## DOCUMENT PASSAGE
On Sun, 22 Nov 2020 14:48:04 +0200 Tariq Toukan wrote:
> On 11/19/2020 6:38 PM, Jakub Kicinski wrote:
> > On Thu, 19 Nov 2020 17:59:38 +0200 Tariq Toukan wrote:  
> >> On 11/19/2020 2:02 AM, Jakub Kicinski wrote:  
> >>> On Sun, 15 Nov 2020 15:42:49 +0200 Tariq Toukan wrote:  
> >>>> This series opens TLS TX HW offload for bond interfaces.
> >>>> This allows bond interfaces to benefit from capable slave devices.
> >>>>
> >>>> The first patch adds real_dev field in TLS context structure, and aligns
> >>>> usages in TLS module and supporting drivers.
> >>>> The second patch opens the offload for bond interfaces.

## SOURCE MATERIAL
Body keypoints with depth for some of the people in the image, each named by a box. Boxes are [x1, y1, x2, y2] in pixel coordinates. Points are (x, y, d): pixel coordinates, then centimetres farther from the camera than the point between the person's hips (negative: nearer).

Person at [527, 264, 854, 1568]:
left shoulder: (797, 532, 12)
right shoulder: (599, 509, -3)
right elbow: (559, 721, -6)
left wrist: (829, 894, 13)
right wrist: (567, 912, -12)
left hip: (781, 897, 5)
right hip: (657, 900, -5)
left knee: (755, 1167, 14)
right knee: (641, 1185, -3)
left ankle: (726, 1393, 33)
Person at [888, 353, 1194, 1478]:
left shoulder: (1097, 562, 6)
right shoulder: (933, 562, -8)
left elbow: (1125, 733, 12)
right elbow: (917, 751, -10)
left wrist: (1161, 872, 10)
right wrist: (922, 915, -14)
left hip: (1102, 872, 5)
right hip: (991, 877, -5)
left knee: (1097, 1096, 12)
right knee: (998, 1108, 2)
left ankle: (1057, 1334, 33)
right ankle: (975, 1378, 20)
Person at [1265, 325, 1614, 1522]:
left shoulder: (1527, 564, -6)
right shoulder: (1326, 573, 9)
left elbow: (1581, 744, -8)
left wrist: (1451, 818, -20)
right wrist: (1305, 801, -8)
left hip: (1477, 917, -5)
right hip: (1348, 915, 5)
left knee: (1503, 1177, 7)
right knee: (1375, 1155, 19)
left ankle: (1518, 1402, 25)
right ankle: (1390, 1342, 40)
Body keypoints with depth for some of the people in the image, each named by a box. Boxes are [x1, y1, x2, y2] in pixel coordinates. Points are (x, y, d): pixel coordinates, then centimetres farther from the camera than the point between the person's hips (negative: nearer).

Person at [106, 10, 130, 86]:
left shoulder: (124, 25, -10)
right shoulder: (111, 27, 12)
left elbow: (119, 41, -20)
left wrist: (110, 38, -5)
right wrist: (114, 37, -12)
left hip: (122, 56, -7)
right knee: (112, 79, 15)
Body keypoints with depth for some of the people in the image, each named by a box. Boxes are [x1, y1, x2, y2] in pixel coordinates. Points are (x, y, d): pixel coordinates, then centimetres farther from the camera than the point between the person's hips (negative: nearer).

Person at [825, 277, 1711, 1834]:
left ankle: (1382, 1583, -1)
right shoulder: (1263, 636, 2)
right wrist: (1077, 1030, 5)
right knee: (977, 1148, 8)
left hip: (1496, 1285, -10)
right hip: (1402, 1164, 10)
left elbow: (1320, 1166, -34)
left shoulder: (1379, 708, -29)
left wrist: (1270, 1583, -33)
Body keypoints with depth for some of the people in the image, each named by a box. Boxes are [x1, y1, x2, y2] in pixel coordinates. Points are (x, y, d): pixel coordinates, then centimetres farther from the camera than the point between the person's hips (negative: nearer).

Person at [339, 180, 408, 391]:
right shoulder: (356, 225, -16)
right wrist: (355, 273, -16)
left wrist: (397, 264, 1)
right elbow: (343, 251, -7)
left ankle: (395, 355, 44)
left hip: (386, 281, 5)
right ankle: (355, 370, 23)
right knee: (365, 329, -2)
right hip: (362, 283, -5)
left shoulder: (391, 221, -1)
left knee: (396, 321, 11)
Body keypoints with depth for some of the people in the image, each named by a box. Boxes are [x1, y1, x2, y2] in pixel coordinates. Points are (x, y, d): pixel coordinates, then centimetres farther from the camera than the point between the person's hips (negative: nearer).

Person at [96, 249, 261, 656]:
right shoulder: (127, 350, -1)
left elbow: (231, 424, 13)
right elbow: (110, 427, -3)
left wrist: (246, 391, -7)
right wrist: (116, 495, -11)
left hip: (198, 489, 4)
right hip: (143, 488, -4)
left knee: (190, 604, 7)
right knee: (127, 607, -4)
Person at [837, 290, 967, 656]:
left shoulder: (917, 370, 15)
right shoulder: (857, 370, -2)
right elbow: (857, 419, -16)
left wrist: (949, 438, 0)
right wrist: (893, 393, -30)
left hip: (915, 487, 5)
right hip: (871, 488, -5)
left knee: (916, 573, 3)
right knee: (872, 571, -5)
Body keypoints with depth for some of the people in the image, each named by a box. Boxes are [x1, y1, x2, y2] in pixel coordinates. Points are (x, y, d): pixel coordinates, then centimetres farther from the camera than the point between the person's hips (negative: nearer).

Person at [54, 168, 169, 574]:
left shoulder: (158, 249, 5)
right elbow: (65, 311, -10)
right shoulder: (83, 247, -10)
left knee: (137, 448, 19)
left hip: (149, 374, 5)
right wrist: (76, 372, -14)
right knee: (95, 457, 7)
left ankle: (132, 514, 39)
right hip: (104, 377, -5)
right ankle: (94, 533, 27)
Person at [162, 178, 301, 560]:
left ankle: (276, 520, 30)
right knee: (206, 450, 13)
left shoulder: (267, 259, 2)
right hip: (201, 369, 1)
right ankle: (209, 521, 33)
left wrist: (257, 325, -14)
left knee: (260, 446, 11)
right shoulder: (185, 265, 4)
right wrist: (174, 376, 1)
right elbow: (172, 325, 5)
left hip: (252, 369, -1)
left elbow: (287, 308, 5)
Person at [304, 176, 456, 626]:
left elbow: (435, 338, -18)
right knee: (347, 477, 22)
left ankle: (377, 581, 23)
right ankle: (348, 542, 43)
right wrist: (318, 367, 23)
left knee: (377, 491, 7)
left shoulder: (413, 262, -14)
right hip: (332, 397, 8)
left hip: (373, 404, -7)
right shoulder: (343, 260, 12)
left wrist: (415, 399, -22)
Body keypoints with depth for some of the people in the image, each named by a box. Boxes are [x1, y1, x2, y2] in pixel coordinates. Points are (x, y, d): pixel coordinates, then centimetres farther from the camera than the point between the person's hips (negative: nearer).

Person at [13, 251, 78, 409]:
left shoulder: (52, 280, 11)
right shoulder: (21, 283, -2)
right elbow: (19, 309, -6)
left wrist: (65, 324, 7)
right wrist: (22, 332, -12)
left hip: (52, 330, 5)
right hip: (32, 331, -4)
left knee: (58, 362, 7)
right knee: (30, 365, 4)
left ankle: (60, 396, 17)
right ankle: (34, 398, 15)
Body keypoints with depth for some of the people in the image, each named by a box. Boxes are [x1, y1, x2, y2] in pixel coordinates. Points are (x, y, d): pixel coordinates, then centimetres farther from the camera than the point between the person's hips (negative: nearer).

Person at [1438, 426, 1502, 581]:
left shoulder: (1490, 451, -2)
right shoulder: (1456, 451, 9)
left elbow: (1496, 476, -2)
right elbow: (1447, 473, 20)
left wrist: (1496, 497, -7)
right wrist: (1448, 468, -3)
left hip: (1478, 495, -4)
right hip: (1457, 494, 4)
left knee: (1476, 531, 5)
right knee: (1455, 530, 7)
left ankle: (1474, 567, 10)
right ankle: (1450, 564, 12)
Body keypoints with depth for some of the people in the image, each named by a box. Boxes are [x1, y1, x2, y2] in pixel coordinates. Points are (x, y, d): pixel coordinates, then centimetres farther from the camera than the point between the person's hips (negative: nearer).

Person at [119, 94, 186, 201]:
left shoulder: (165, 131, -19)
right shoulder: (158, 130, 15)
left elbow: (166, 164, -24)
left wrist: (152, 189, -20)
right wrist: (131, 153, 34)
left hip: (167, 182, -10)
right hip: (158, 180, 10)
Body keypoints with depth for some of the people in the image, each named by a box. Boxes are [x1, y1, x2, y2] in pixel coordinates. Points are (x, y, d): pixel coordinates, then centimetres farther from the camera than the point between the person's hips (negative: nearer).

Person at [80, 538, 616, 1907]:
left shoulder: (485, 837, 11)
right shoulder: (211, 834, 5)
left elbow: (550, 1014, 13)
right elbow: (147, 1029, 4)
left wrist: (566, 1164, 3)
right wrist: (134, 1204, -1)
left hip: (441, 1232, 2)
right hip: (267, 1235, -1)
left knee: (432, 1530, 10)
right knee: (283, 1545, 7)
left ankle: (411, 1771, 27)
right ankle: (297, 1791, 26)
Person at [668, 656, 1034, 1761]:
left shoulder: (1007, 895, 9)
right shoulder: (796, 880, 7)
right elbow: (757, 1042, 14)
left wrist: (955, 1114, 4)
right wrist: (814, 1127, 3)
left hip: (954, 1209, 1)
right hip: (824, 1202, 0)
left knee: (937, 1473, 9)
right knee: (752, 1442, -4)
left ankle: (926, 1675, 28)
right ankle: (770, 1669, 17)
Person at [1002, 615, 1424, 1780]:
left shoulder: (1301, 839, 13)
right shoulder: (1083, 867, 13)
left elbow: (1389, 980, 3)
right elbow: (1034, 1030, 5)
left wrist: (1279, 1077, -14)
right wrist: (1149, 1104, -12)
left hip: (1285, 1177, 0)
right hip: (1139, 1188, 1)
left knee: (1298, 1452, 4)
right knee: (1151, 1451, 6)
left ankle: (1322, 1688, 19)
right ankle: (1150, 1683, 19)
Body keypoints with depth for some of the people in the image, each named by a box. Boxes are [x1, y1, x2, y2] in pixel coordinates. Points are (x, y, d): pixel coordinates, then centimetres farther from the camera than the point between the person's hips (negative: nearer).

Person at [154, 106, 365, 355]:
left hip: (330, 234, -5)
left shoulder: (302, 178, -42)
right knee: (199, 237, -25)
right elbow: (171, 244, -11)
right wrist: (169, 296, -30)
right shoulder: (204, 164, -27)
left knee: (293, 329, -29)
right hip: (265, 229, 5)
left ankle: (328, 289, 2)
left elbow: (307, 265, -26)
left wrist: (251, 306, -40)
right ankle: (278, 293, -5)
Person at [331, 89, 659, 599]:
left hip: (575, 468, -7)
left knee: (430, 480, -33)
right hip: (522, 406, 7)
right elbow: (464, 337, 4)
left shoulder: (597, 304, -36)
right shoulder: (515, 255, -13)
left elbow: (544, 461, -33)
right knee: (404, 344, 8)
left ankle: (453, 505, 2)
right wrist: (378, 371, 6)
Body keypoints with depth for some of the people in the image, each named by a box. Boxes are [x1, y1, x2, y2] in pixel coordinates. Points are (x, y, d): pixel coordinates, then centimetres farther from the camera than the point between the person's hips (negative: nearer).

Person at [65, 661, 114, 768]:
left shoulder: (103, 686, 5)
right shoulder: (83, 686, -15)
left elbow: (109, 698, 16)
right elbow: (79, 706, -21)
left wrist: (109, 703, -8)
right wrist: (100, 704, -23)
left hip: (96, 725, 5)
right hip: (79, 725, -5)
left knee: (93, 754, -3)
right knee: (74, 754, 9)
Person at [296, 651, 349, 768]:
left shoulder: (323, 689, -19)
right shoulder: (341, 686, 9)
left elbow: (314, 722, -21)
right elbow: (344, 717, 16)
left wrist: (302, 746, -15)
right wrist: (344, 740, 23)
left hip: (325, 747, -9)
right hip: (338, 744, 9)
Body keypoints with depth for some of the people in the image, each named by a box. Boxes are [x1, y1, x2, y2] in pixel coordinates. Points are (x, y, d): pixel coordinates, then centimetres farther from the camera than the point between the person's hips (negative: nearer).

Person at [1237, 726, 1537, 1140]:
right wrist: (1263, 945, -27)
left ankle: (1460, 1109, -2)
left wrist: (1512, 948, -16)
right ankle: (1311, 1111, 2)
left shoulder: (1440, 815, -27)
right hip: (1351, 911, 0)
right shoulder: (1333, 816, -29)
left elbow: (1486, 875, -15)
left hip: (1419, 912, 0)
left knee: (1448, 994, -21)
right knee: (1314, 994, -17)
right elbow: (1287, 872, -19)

## EXERCISE
Continue the email thread about TLS TX offload for bond interfaces from its last line.

## TASK RESPONSE
> >>>>
> >>>> For the configuration above, SW kTLS keeps picking the same slave
> >>>> To keep simple track of the HW and SW TLS contexts, we bind each socket to
> >>>> a specific slave for the socket's whole lifetime. This is logically valid
> >>>> (and similar to the SW kTLS behavior) in the following bond configuration,
> >>>> so we restrict the offload support to it:
> >>>>
> >>>> ((mode == balance-xor) or (mode == 802.3ad))
> >>>> and xmit_hash_policy == layer3+4.  
> >>>
> >>> This does not feel extremely clean, maybe you can convince me otherwise.
> >>>
> >>> Can we extend netdev_get_xmit_slave() and figure out the output dev
> >>> (and if it's "stable") in a more generic way? And just feed that dev
> >>> into TLS handling?  
> >>
> >> I don't see we go through netdev_get_xmit_slave(), but through
> >> .ndo_start_xmit (bond_start_xmit).  
> > 
> > I may be misunderstanding the purpose of netdev_get_xmit_slave(),
> > please correct me if I'm wrong. AFAIU it's supposed to return a
> > lower netdev that the skb should then be xmited on.  
> 
> That's true. It was recently added and used by the RDMA team. Not used 
> or integrated in the Eth networking stack.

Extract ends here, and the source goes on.